■ **EXERCISE AIM**:
A complete answer lists every line of the material where the string "lusso" occurs.

■ **DATA**:
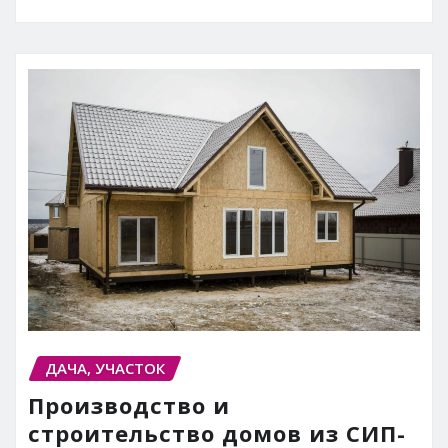
ДАЧА, УЧАСТОК
Производство и
строительство домов из СИП-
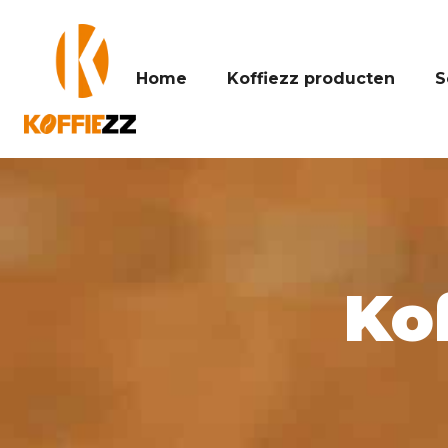
Home
Koffiezz producten
S
Ko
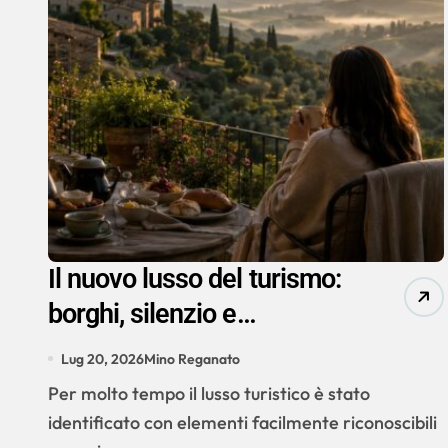
Il nuovo lusso del turismo:
borghi, silenzio e
autenticità
Lug 20, 2026
Mino Reganato
Per molto tempo il lusso turistico è stato
identificato con elementi facilmente riconoscibili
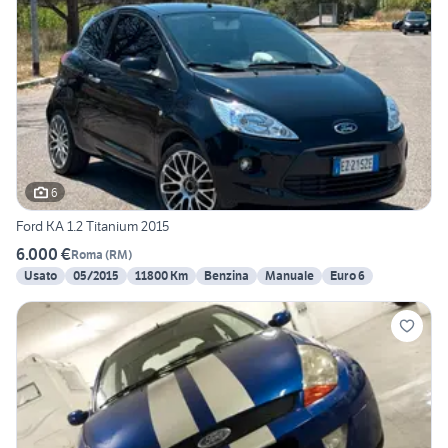
6
Ford KA 1.2 Titanium 2015
6.000 €
Roma
(
RM
)
Usato
05/2015
11800 Km
Benzina
Manuale
Euro 6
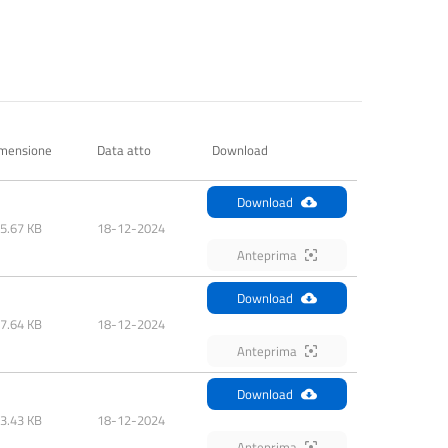
mensione
Data atto
Download
Download
5.67 KB
18-12-2024
Anteprima
Download
7.64 KB
18-12-2024
Anteprima
Download
3.43 KB
18-12-2024
Anteprima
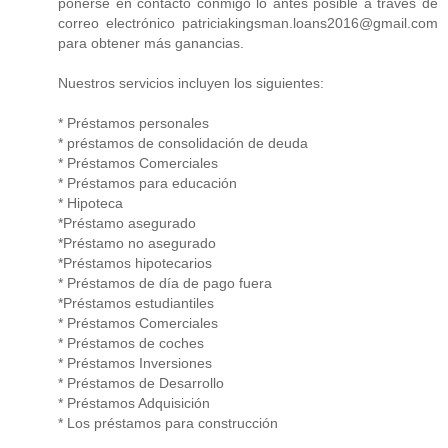
ponerse en contacto conmigo lo antes posible a través de
correo electrónico patriciakingsman.loans2016@gmail.com
para obtener más ganancias.
Nuestros servicios incluyen los siguientes:
* Préstamos personales
* préstamos de consolidación de deuda
* Préstamos Comerciales
* Préstamos para educación
* Hipoteca
*Préstamo asegurado
*Préstamo no asegurado
*Préstamos hipotecarios
* Préstamos de día de pago fuera
*Préstamos estudiantiles
* Préstamos Comerciales
* Préstamos de coches
* Préstamos Inversiones
* Préstamos de Desarrollo
* Préstamos Adquisición
* Los préstamos para construcción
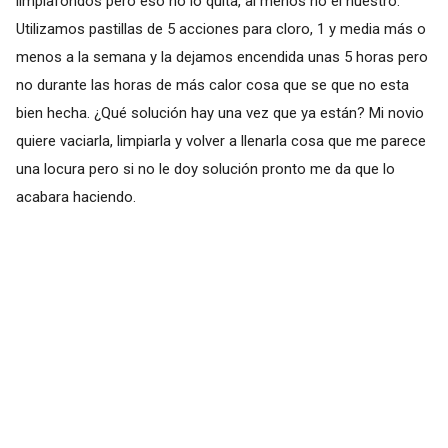
limpiafondos pero eso no lo quita, al menos no el nuestro.
Utilizamos pastillas de 5 acciones para cloro, 1 y media más o
menos a la semana y la dejamos encendida unas 5 horas pero
no durante las horas de más calor cosa que se que no esta
bien hecha. ¿Qué solución hay una vez que ya están? Mi novio
quiere vaciarla, limpiarla y volver a llenarla cosa que me parece
una locura pero si no le doy solución pronto me da que lo
acabara haciendo.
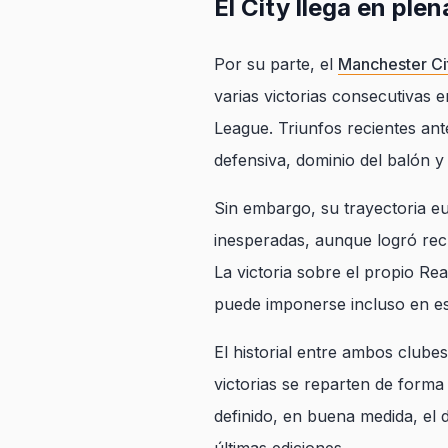
El City llega en ple
Por su parte, el
Manchester Ci
varias victorias consecutivas 
League. Triunfos recientes ant
defensiva, dominio del balón y
Sin embargo, su trayectoria eu
inesperadas, aunque logró recu
La victoria sobre el propio Re
puede imponerse incluso en es
El historial entre ambos clubes
victorias se reparten de forma
definido, en buena medida, el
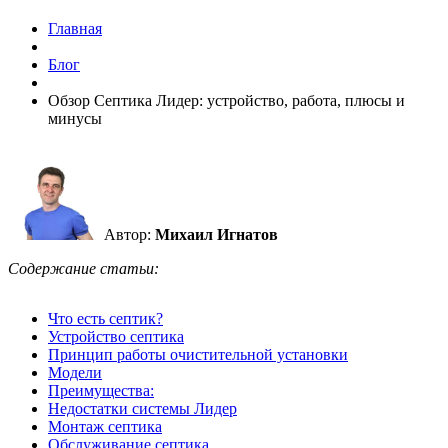
Главная
Блог
Обзор Септика Лидер: устройство, работа, плюсы и
минусы
Автор:
Михаил Игнатов
Содержание статьи:
Что есть септик?
Устройство септика
Принцип работы очистительной установки
Модели
Преимущества:
Недостатки системы Лидер
Монтаж септика
Обслуживание септика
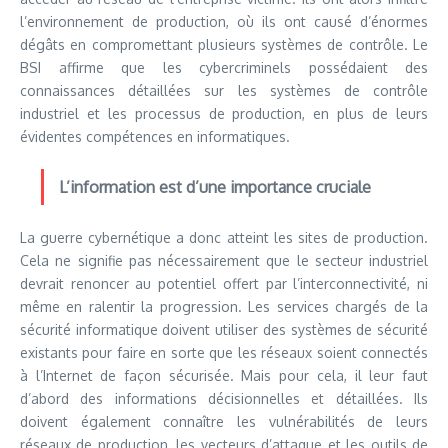
l’environnement de production, où ils ont causé d’énormes
dégâts en compromettant plusieurs systèmes de contrôle. Le
BSI affirme que les cybercriminels possédaient des
connaissances détaillées sur les systèmes de contrôle
industriel et les processus de production, en plus de leurs
évidentes compétences en informatiques.
L’information est d’une importance cruciale
La guerre cybernétique a donc atteint les sites de production.
Cela ne signifie pas nécessairement que le secteur industriel
devrait renoncer au potentiel offert par l’interconnectivité, ni
même en ralentir la progression. Les services chargés de la
sécurité informatique doivent utiliser des systèmes de sécurité
existants pour faire en sorte que les réseaux soient connectés
à l’Internet de façon sécurisée. Mais pour cela, il leur faut
d’abord des informations décisionnelles et détaillées. Ils
doivent également connaître les vulnérabilités de leurs
réseaux de production, les vecteurs d’attaque et les outils de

■ **REPLY**:
Il nuovo lusso del turismo:
Per molto tempo il lusso turistico è stato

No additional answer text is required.